Materials provided »
"""

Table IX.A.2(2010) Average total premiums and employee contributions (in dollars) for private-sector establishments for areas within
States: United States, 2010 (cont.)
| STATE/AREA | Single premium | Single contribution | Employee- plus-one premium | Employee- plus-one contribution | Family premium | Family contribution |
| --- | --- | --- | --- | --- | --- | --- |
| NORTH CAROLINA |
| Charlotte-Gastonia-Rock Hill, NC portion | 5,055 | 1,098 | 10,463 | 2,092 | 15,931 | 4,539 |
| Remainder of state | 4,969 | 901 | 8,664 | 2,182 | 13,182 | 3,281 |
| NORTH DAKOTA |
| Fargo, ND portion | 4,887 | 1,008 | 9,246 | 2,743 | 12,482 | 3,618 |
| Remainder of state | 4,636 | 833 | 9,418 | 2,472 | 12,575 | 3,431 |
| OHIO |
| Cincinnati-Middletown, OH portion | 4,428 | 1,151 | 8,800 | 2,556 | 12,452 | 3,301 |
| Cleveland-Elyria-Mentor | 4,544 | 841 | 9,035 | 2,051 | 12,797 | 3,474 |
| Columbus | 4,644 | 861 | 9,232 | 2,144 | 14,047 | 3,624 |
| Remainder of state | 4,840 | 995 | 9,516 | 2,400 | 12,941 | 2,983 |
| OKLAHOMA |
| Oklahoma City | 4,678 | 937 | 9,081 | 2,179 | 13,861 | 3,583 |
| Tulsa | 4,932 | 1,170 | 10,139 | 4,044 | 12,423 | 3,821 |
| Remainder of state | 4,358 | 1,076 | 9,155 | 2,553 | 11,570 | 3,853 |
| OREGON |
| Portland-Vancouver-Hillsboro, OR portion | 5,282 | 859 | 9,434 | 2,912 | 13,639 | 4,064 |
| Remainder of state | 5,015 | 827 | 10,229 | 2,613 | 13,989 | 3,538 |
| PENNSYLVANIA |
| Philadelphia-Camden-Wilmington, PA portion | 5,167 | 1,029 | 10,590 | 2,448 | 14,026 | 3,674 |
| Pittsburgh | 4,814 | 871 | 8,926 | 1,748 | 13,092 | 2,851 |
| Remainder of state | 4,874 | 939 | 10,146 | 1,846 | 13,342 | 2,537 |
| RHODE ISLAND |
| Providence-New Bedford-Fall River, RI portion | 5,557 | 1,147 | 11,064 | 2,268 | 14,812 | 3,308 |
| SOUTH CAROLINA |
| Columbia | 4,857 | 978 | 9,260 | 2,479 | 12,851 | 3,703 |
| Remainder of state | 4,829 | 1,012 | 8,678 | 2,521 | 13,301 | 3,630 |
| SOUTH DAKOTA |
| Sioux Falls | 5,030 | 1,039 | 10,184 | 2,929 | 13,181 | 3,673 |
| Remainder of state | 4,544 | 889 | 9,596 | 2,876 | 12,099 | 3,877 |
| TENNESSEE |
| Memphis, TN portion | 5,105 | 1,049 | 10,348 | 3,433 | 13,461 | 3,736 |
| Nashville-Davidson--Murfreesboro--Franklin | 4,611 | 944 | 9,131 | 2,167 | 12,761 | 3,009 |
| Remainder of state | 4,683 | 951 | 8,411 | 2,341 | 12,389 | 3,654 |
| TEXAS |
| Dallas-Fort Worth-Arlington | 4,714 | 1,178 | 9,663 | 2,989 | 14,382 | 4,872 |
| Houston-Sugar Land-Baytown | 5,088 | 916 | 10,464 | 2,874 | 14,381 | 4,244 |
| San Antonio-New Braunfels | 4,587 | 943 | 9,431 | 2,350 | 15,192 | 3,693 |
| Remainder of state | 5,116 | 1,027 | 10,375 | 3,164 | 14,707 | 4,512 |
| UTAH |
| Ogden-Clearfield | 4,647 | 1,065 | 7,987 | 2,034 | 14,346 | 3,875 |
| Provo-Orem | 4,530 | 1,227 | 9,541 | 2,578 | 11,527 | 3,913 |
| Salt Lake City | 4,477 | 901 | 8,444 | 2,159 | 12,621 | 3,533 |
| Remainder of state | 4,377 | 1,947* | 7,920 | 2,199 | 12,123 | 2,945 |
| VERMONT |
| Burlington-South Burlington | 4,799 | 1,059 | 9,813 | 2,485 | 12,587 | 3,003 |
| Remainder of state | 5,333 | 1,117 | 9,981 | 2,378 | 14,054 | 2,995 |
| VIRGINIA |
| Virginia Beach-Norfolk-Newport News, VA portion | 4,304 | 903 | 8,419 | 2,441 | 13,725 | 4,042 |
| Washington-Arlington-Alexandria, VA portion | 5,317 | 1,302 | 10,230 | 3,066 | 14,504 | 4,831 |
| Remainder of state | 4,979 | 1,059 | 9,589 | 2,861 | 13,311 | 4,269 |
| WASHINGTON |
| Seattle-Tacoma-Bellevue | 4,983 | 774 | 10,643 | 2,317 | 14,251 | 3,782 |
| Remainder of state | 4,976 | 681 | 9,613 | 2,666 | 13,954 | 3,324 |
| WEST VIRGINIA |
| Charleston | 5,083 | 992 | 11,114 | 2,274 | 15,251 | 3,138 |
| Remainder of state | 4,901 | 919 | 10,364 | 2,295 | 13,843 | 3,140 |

"""

Try it » The output must consist solely of the lines from the first line of the records through the line containing "12,761 | 3,009 |", reproduced exactly.

Answer section »
Table IX.A.2(2010) Average total premiums and employee contributions (in dollars) for private-sector establishments for areas within
States: United States, 2010 (cont.)
| STATE/AREA | Single premium | Single contribution | Employee- plus-one premium | Employee- plus-one contribution | Family premium | Family contribution |
| --- | --- | --- | --- | --- | --- | --- |
| NORTH CAROLINA |
| Charlotte-Gastonia-Rock Hill, NC portion | 5,055 | 1,098 | 10,463 | 2,092 | 15,931 | 4,539 |
| Remainder of state | 4,969 | 901 | 8,664 | 2,182 | 13,182 | 3,281 |
| NORTH DAKOTA |
| Fargo, ND portion | 4,887 | 1,008 | 9,246 | 2,743 | 12,482 | 3,618 |
| Remainder of state | 4,636 | 833 | 9,418 | 2,472 | 12,575 | 3,431 |
| OHIO |
| Cincinnati-Middletown, OH portion | 4,428 | 1,151 | 8,800 | 2,556 | 12,452 | 3,301 |
| Cleveland-Elyria-Mentor | 4,544 | 841 | 9,035 | 2,051 | 12,797 | 3,474 |
| Columbus | 4,644 | 861 | 9,232 | 2,144 | 14,047 | 3,624 |
| Remainder of state | 4,840 | 995 | 9,516 | 2,400 | 12,941 | 2,983 |
| OKLAHOMA |
| Oklahoma City | 4,678 | 937 | 9,081 | 2,179 | 13,861 | 3,583 |
| Tulsa | 4,932 | 1,170 | 10,139 | 4,044 | 12,423 | 3,821 |
| Remainder of state | 4,358 | 1,076 | 9,155 | 2,553 | 11,570 | 3,853 |
| OREGON |
| Portland-Vancouver-Hillsboro, OR portion | 5,282 | 859 | 9,434 | 2,912 | 13,639 | 4,064 |
| Remainder of state | 5,015 | 827 | 10,229 | 2,613 | 13,989 | 3,538 |
| PENNSYLVANIA |
| Philadelphia-Camden-Wilmington, PA portion | 5,167 | 1,029 | 10,590 | 2,448 | 14,026 | 3,674 |
| Pittsburgh | 4,814 | 871 | 8,926 | 1,748 | 13,092 | 2,851 |
| Remainder of state | 4,874 | 939 | 10,146 | 1,846 | 13,342 | 2,537 |
| RHODE ISLAND |
| Providence-New Bedford-Fall River, RI portion | 5,557 | 1,147 | 11,064 | 2,268 | 14,812 | 3,308 |
| SOUTH CAROLINA |
| Columbia | 4,857 | 978 | 9,260 | 2,479 | 12,851 | 3,703 |
| Remainder of state | 4,829 | 1,012 | 8,678 | 2,521 | 13,301 | 3,630 |
| SOUTH DAKOTA |
| Sioux Falls | 5,030 | 1,039 | 10,184 | 2,929 | 13,181 | 3,673 |
| Remainder of state | 4,544 | 889 | 9,596 | 2,876 | 12,099 | 3,877 |
| TENNESSEE |
| Memphis, TN portion | 5,105 | 1,049 | 10,348 | 3,433 | 13,461 | 3,736 |
| Nashville-Davidson--Murfreesboro--Franklin | 4,611 | 944 | 9,131 | 2,167 | 12,761 | 3,009 |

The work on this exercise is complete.